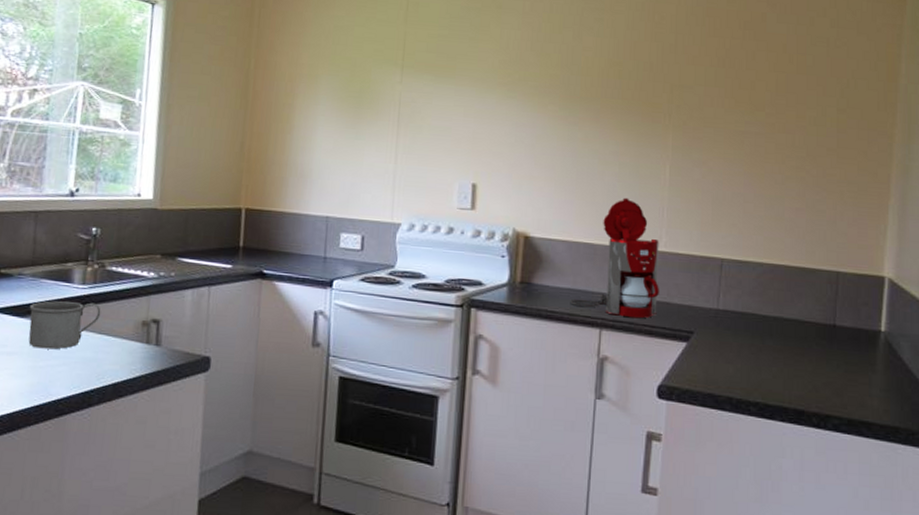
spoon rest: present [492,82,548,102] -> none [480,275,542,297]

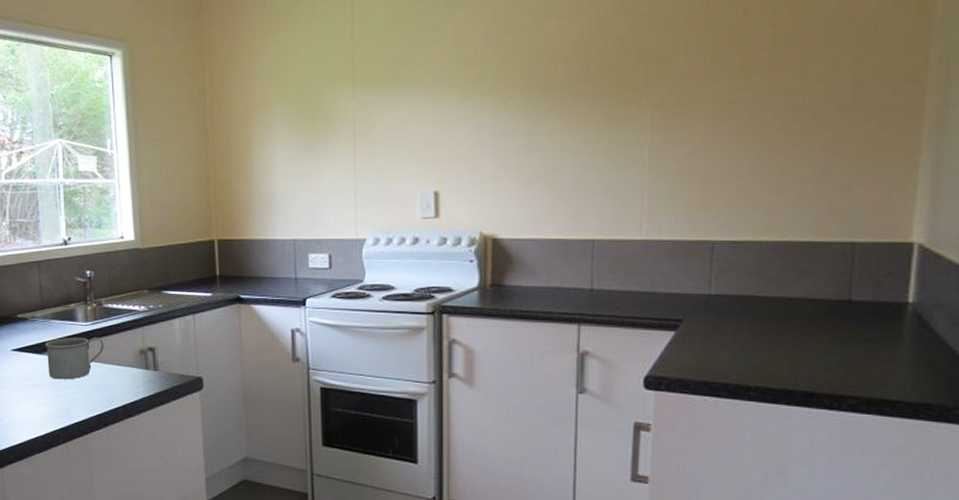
coffee maker: present [570,197,660,318] -> none [545,188,643,311]

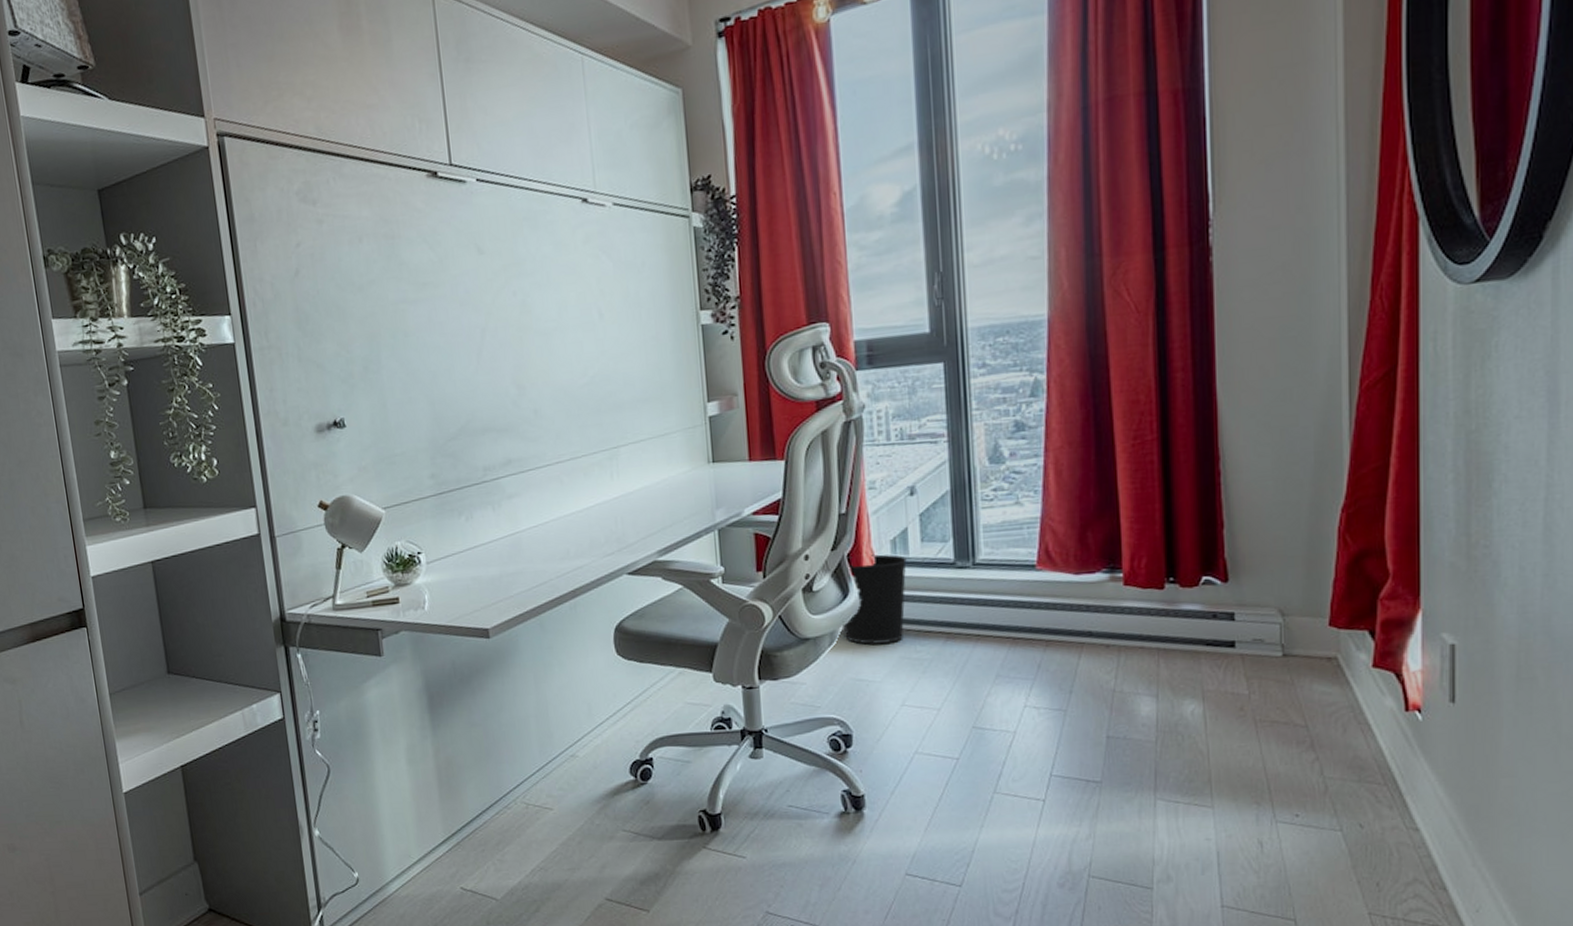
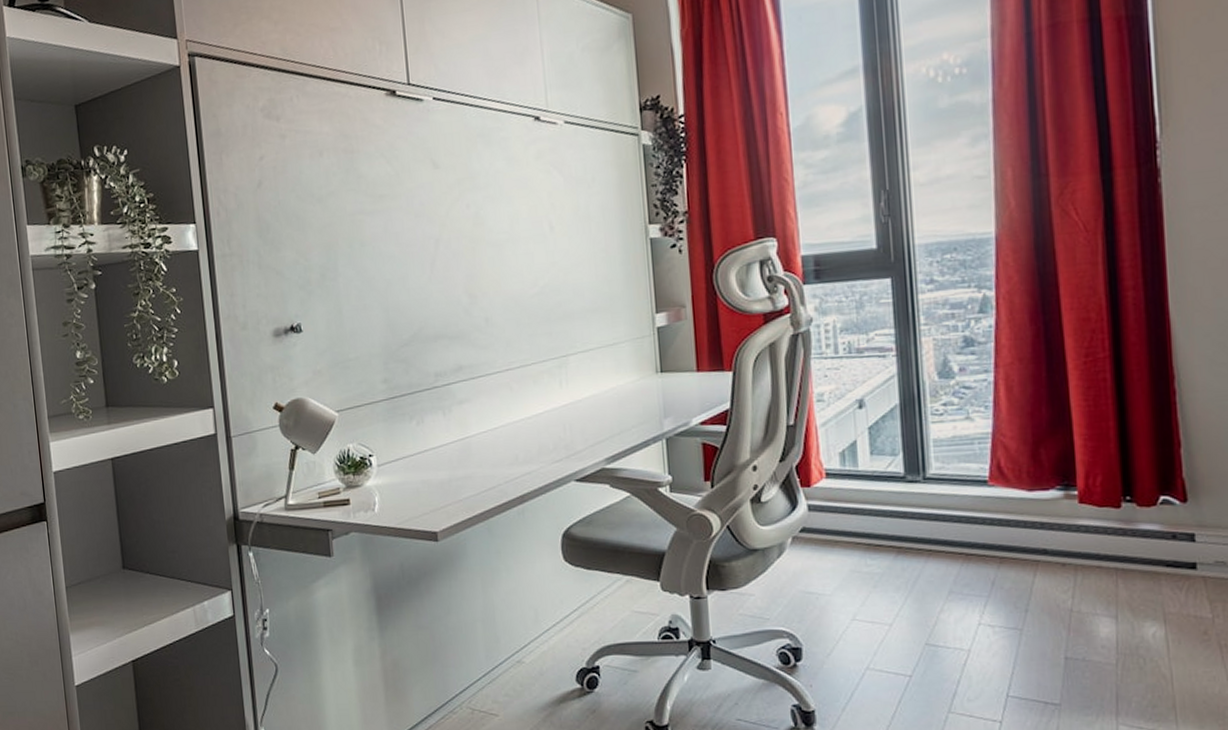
wastebasket: present [843,554,907,644] -> none [791,466,856,557]

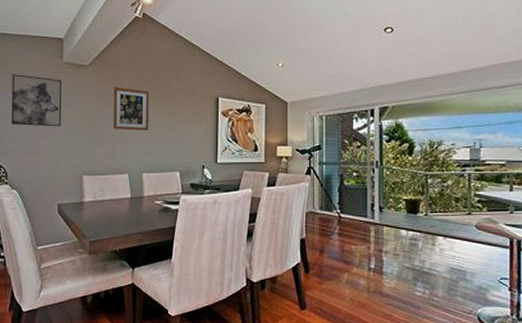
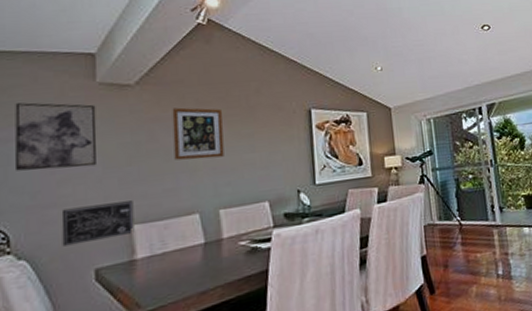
wall art: none [38,157,84,184] -> present [61,200,135,247]

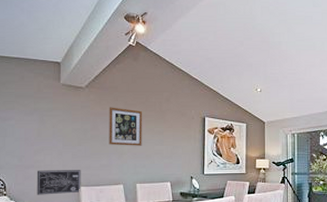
wall art: present [15,102,97,171] -> none [10,94,60,143]

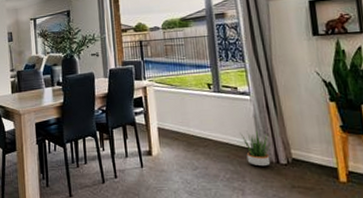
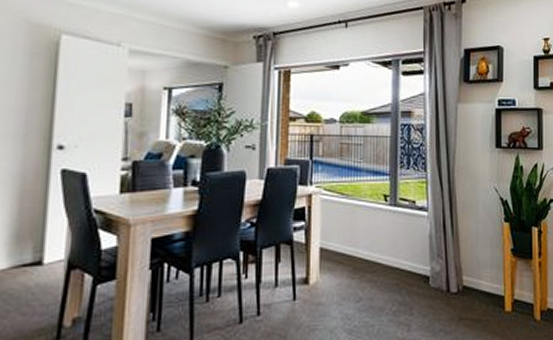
potted plant: present [240,130,273,167] -> none [413,253,445,296]

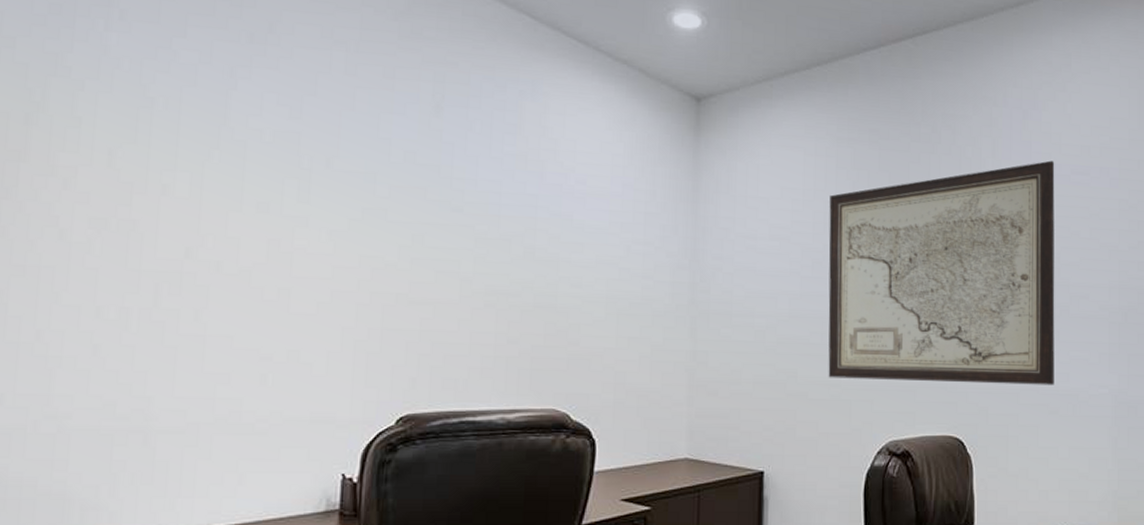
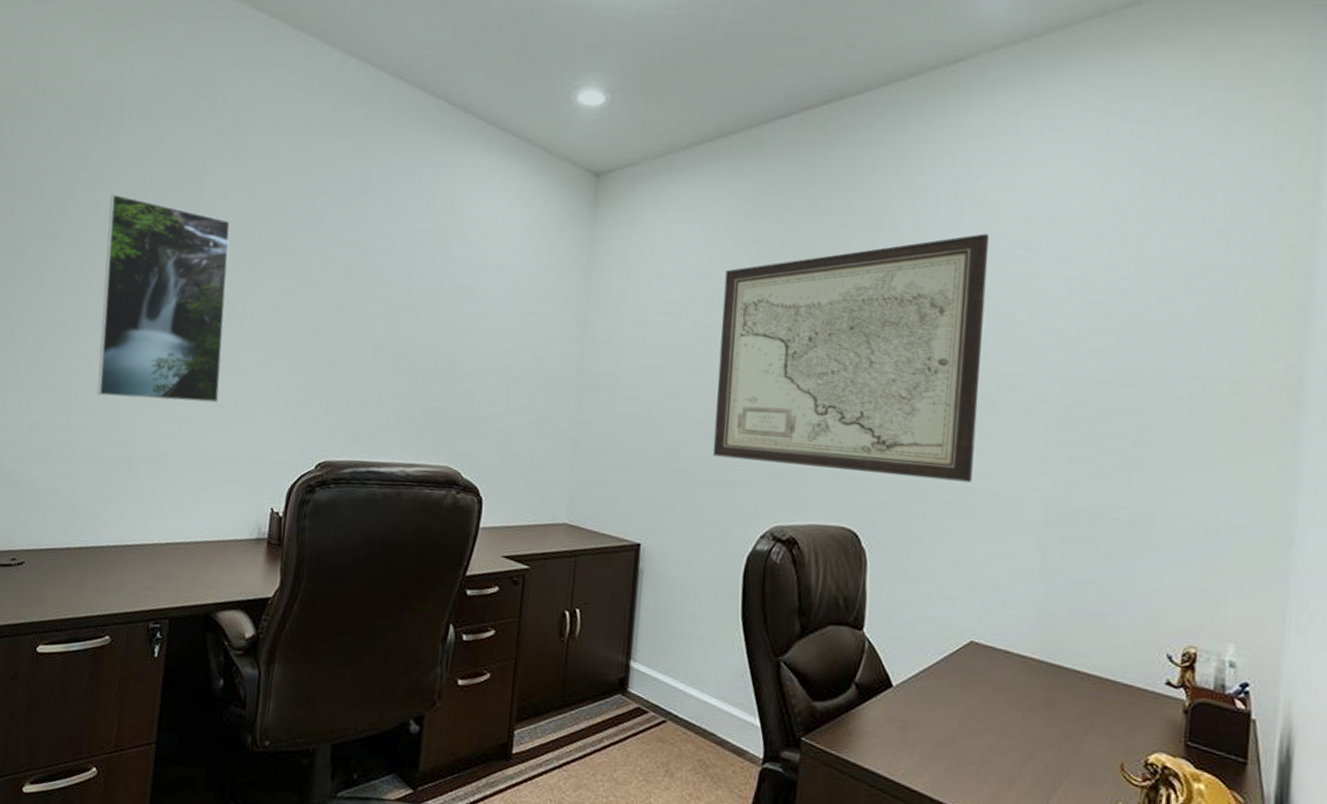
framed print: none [90,107,270,357] -> present [97,193,231,403]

○ ○ ○ ○ ○

__Task prompt__: Throughout the material, how many lines contain the string "wall"? Answer with the number alone.

__Output of the task__: 2